The installation process tries to build the package but it does not find build_py in the setuptools which causes it to 'patch' the setuptools installation by renaming the currently installed setuptools.
This is the part where I think funky stuff starts to happen:
Setuptools installation detected at /Users/<YOUR_USER_NAME>/.virtualenvs/cdbak/lib/python2.7/site-packages/setuptools-0.6c11-py2.7.egg
Egg installation
Patching...
Renaming /Users/<YOUR_USER_NAME>/.virtualenvs/cdbak/lib/python2.7/site-packages/setuptools-0.6c11-py2.7.egg into /Users/<YOUR_USER_NAME>/.virtualenvs/cdbak/lib/python2.7/site-packages/setuptools-0.6c11-py2.7.egg.OLD.1321360113.04
And then it goes on to try and install another version of setuptools or so it seems:
After install bootstrap.
Creating /Users/<YOUR_USER_NAME>/.virtualenvs/cdbak/lib/python2.7/site-packages/setuptools-0.6c11-py2.7.egg-info
Creating /Users/<YOUR_USER_NAME>/.virtualenvs/cdbak/lib/python2.7/site-packages/setuptools.pth
But it does not seem to install the setuptools package correctly in its current location and then results in a missing pkg_resources module (In fact, it is missing a lot of other things too)
[Setup]
OS: Mac OS X Lion
Python 2.7.1 (r271:86832, Jun 16 2011, 16:59:05)
virtualenv v1.6.1
Fresh virtual environment using virtualenvwrapper using requirements file to install these packages:
mercurial==1.9.3
Django>=1.3.1
MySQL-python>=1.2.3
Sphinx
wsgiref
pylint
yolk
dbgp
django-debug-toolbar
south
I was able to use pip to install other packages just fine but for some reason it seems to break with this installation.
[Question]
- Do people think this is a mistake with the installation process of this package?
- Or, is it a mistake with setuptools?
- Or, am I just installing it incorrectly?
[Extra Note]
I can attach the file with the entire output but its a long file and I decided to only extract the segments I felt were relevant. If you would like to view the full file, I can upload that too.
I'm not sure about all of your problems but there is at least one problem caused by the loremipsum package that is a dependency for the pypsum package.
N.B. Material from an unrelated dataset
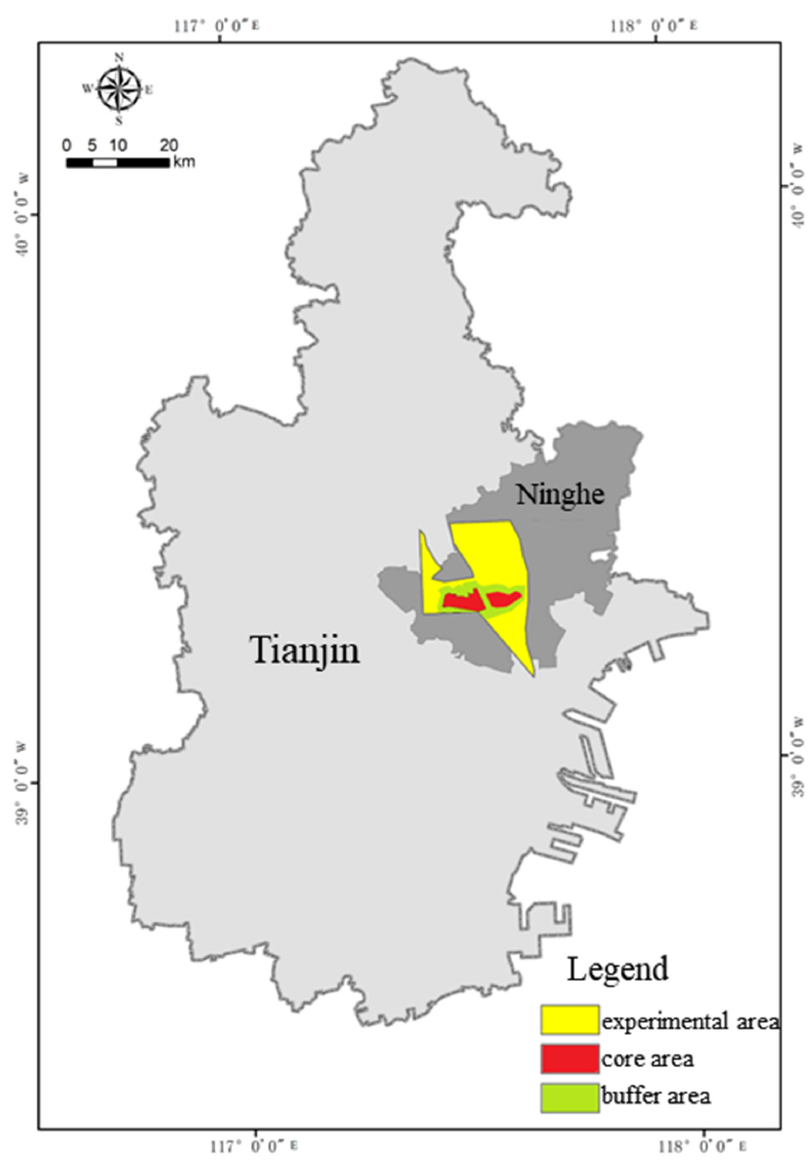
Figure 2. Geographic location map of Qilihai Wetland.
For some reason, in the setup.py file of loremipsum, the author includes specific requirements for the distribute package:
egg = {
'name': name,
'version': module.__version__,
'author': author,
'author_email': email.strip('<>'),
'url': url,
'description': "A Lorem Ipsum text generator",
'long_description': long_description,
'classifiers': module.__classifiers__,
'keywords': ['lorem', 'ipsum', 'text', 'generator'],
'setup_requires': ['distribute'],
'install_requires': ['distribute'],
'packages': [name],
# 'package_dir': {'': '.'},
# 'package_data': {'': 'default/*.txt'},
# 'data_files': [(name, ('default/dictionary.txt', 'default/sample.txt'))],
'include_package_data': True,
'test_suite': 'tests.suite' }
distribute, as you may know, is a fork of the setuptools package; there's a long history behind this. Since distribute is supposed to be an almost plug-compatible replacement for setuptools, it will try to masquerade as setuptools and disable any existing setuptools already installed in that Python instance. Thus, putting distribute in a setup.py file as a requirement is usually not a good idea. By default, virtualenv will install a version of setuptools but it does have an option to use distribute instead. The Apple-supplied system Pythons in OS X 10.6 and 10.7 already come with versions of setuptools pre-installed and, because they are in non-standard system directories, cannot be so easily patched around. A simple workaround when using virtualenv on OS X seems to be to also use its no-site-packages option which will prevent the setuptools version from the system Python interfering with the required distribute in the virtualenv. No doubt the confusion between distribute and setuptools is causing the problems seen with pkg_resources since it is also supplied by both of them.
So try re-creating your virtualenv this way:
virtualenv --distribute --no-site-packages /path/to/ve
That will also have the side-effect of not including the third-party packages that Apple ships with the system Python. You can add them back in with PYTHONPATH if you really need them but it's probably better to install separate versions.